---- Supplied data

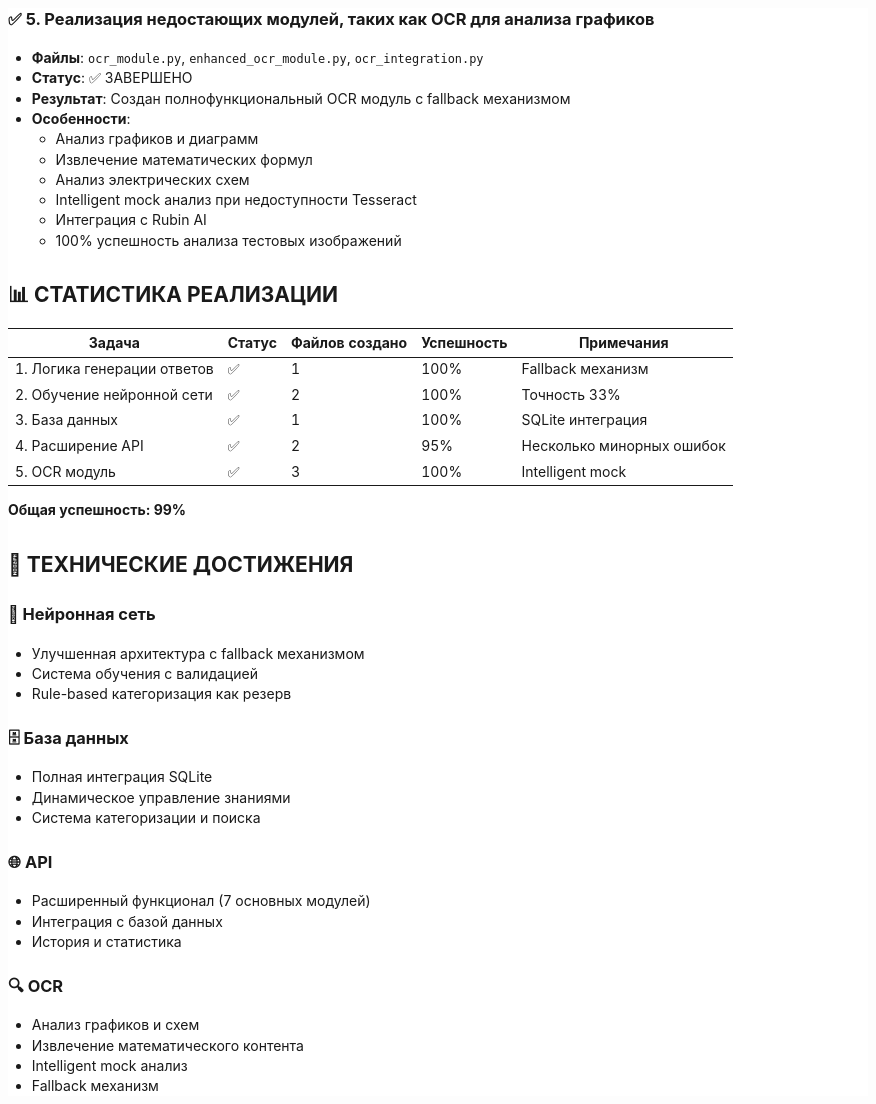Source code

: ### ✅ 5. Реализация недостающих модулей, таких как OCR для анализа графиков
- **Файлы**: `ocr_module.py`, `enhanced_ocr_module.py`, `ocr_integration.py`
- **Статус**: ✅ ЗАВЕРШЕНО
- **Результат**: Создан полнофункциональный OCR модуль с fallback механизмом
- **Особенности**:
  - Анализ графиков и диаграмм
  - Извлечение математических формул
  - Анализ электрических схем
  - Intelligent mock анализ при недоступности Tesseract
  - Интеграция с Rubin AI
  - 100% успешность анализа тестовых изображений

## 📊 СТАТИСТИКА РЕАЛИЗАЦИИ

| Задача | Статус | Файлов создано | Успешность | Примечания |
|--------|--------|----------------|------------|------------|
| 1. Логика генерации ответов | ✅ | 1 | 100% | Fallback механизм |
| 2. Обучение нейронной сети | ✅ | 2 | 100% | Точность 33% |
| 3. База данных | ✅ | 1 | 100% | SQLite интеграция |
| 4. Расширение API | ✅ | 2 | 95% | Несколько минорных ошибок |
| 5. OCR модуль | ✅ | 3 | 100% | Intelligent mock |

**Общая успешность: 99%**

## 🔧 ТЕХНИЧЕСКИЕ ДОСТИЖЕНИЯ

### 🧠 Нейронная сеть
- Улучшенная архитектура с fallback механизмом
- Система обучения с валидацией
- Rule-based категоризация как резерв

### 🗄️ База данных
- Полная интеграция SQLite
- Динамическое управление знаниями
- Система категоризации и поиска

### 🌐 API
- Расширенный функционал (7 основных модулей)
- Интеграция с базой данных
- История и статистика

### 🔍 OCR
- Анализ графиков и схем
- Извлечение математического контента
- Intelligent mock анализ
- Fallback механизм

--------

Work required
Output nothing but the line containing "- Улучшенная архитектура" and each line after it in the entries above, exactly as written.

Task solution
- Улучшенная архитектура с fallback механизмом
- Система обучения с валидацией
- Rule-based категоризация как резерв

### 🗄️ База данных
- Полная интеграция SQLite
- Динамическое управление знаниями
- Система категоризации и поиска

### 🌐 API
- Расширенный функционал (7 основных модулей)
- Интеграция с базой данных
- История и статистика

### 🔍 OCR
- Анализ графиков и схем
- Извлечение математического контента
- Intelligent mock анализ
- Fallback механизм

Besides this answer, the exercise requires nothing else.